Heim > Artikel > Backend-Entwicklung > So stellen Sie die Sicherheit der PHP-Schnittstelle sicher
Die Sicherheit der Schnittstelle basiert hauptsächlich auf den drei Mechanismen Token, Zeitstempel und Signieren, um sicherzustellen, dass die Daten der Schnittstelle nicht manipuliert und wiederholt aufgerufen werden. Schauen wir uns das genauer an unten:
(1) Token-Autorisierungsmechanismus: (Token ist der Berechtigungsnachweis für den Client, um auf den Server zuzugreifen) – Nach dem Der Benutzer meldet sich mit Benutzername und Passwort an, der Server gibt ein Token an den Client zurück (normalerweise UUID) und speichert Token-Benutzer-ID in Form von Schlüssel-Wert-Paaren im Cache-Server. Nach Erhalt der Anfrage führt der Server eine Token-Verifizierung durch. Wenn das Token nicht vorhanden ist, ist die Anfrage ungültig. (Empfohlenes Lernen: PHP-Programmierung vom Einstieg bis zur Beherrschung)
(2) Zeitstempel-Timeout-Mechanismus: (Der Signaturmechanismus stellt sicher, dass Daten nicht manipuliert werden) Jeder Benutzer Jede Anfrage trägt einen Zeitstempel der aktuellen Zeit. Der Server empfängt den Zeitstempel und vergleicht ihn mit der aktuellen Zeit. Wenn die Zeitdifferenz größer als eine bestimmte Zeit ist (z. B. 5 Minuten), wird die Anfrage als ungültig betrachtet. Der Zeitstempel-Timeout-Mechanismus ist ein wirksames Mittel zur Abwehr von DOS-Angriffen.
(3) Signaturmechanismus: Fügen Sie Token und Zeitstempel zu anderen Anforderungsparametern hinzu und verschlüsseln Sie es dann mit dem MD5- oder SHA-1-Algorithmus (Sie können je nach Situation etwas Salz hinzufügen). Für die Signatur dieser Anforderung verwendet der Server denselben Algorithmus, um die Signatur nach dem Empfang der Anforderung zu erhalten, und vergleicht sie mit der aktuellen Signatur. Wenn sie unterschiedlich ist, bedeutet dies, dass die Parameter geändert wurden und ein Fehler vorliegt ID wird direkt zurückgegeben.

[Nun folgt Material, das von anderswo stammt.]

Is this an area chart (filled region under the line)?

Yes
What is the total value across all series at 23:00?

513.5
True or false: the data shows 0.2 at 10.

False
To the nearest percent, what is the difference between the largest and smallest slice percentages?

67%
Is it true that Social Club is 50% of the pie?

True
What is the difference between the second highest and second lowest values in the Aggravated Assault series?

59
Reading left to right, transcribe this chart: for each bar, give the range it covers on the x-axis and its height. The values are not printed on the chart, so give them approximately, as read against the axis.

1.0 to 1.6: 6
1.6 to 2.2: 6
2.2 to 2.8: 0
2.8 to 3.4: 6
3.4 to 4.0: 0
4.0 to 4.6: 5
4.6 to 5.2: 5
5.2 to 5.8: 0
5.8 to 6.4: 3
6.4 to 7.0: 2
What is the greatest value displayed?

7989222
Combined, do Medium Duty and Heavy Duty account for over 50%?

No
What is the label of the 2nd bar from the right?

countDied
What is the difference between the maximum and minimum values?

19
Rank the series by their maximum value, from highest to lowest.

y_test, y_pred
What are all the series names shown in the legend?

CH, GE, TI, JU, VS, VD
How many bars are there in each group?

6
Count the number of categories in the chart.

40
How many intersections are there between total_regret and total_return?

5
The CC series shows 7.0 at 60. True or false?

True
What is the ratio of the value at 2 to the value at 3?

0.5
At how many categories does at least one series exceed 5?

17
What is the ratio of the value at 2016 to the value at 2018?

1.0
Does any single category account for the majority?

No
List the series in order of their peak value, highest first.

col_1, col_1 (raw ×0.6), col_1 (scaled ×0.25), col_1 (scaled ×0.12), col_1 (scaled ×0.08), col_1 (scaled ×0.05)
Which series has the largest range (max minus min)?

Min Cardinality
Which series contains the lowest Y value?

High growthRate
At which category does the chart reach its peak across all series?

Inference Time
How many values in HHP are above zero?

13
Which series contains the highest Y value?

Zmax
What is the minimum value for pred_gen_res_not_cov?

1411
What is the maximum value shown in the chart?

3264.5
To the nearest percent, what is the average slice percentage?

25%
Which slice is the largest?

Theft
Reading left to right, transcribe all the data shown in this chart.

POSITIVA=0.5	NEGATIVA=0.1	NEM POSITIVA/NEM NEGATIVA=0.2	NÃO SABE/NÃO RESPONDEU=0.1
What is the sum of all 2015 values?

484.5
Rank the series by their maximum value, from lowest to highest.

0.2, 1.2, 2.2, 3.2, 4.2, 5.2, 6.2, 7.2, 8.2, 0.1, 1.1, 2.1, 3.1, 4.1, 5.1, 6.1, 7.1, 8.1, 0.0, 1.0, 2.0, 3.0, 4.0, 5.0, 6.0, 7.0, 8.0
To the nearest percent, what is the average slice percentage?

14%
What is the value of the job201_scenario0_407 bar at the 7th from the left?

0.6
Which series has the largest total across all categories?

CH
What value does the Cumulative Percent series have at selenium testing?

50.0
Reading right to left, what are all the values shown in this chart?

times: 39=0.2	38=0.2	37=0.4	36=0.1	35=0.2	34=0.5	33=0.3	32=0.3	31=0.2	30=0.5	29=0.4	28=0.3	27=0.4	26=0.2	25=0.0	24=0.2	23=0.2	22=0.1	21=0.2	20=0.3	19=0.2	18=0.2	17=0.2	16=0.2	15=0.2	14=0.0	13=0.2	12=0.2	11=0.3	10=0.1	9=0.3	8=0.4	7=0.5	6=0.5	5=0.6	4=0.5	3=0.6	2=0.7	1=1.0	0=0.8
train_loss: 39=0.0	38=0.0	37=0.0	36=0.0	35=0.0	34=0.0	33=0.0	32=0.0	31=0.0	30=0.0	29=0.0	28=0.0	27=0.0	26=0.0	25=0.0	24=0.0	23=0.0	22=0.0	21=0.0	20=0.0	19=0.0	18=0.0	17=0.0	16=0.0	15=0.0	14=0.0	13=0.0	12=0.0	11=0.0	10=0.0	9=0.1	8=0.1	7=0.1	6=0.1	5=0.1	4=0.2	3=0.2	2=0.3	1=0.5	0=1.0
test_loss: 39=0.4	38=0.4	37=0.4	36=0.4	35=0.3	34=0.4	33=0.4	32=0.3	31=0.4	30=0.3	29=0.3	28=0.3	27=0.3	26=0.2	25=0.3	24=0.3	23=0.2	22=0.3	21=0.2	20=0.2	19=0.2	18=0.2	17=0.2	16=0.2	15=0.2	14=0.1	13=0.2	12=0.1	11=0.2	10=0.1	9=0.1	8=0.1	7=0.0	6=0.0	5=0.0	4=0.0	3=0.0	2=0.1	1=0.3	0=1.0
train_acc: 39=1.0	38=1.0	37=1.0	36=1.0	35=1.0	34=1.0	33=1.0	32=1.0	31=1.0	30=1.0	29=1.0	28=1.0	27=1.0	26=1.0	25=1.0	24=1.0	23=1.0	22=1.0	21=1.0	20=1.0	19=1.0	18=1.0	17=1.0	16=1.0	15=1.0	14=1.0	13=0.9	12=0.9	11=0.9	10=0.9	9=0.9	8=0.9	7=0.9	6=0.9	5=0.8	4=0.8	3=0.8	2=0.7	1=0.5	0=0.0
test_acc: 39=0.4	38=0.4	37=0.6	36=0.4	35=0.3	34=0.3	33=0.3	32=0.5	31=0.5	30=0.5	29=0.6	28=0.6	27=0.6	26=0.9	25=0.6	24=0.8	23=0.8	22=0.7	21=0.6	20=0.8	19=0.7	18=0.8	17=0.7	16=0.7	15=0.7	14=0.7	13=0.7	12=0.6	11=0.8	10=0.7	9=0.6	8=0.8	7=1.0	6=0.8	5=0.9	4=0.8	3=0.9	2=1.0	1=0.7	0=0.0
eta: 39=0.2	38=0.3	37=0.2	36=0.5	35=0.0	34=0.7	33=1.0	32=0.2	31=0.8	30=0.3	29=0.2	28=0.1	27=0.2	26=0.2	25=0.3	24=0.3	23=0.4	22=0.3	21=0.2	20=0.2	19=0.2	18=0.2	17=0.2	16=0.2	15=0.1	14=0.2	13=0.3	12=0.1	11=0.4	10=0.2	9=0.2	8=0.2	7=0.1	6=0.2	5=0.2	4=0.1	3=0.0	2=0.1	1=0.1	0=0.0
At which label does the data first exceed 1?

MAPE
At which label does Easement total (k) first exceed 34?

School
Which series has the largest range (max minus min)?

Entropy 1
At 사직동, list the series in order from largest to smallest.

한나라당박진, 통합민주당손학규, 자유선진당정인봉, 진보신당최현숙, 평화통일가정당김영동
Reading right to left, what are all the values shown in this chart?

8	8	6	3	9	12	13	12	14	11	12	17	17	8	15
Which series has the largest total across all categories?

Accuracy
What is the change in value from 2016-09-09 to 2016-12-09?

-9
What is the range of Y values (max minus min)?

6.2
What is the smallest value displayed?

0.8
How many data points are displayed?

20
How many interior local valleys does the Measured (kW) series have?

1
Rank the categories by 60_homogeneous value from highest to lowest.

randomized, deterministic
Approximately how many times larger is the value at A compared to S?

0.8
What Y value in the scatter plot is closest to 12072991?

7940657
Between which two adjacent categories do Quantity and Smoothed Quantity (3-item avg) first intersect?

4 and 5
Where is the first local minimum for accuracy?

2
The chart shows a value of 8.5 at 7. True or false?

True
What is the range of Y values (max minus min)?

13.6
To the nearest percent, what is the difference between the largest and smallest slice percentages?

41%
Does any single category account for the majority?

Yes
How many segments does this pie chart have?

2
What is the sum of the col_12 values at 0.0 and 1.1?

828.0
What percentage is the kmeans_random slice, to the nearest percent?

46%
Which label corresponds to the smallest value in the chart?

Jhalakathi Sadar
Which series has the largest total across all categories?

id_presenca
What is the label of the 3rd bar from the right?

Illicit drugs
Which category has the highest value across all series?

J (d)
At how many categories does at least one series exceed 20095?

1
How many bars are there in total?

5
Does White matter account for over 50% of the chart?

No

/** * @desc 接受参数处理 */ private function dealParam(){ //接受header参数--系统参数 $systemParam=getAllHeadersParam(); //接受body数据--业务参数(json格式) $data=file_get_contents('php://input'); //读取配置文件中的私钥信息 $api_apiKey=C('api_apiKey'); $privatekey=$api_apiKey[$systemParam['token']]; $arr['token'] =$systemParam['token']; //服务端分配的标识(不同客户端需使用不同的标识) $arr['timestamp']=$systemParam['timestamp']; //时间戳,UTC时间,以北京时间东八区(+8)为准 $arr['version'] =$systemParam['version']; //版本号 $arr['sign'] =$systemParam['sign']; //签名 $arr['source'] =$systemParam['source']; //来源(0-安卓/1-IOS/2-H5/3-PC/4-php/5-java) $arr['data'] =json_decode($data,true); //业务参数json格式 $arr['method'] =$data['method']; //访问接口,格式:模型名.方法名 return $arr; }
/* * @desc 获取所有以HTTP开头的header参数 * @return array */ private function getAllHeadersParam(){ $headers = array(); foreach($_SERVER as $key=>$value){ if(substr($key, 0, 5)==='HTTP_'){ $key = substr($key, 5); $key = str_replace('_', ' ', $key); $key = str_replace(' ', '-', $key); $key = strtolower($key); $headers[$key] = $value; } } return $headers; }rrree
Das obige ist der detaillierte Inhalt vonSo stellen Sie die Sicherheit der PHP-Schnittstelle sicher. Für weitere Informationen folgen Sie bitte anderen verwandten Artikeln auf der PHP chinesischen Website!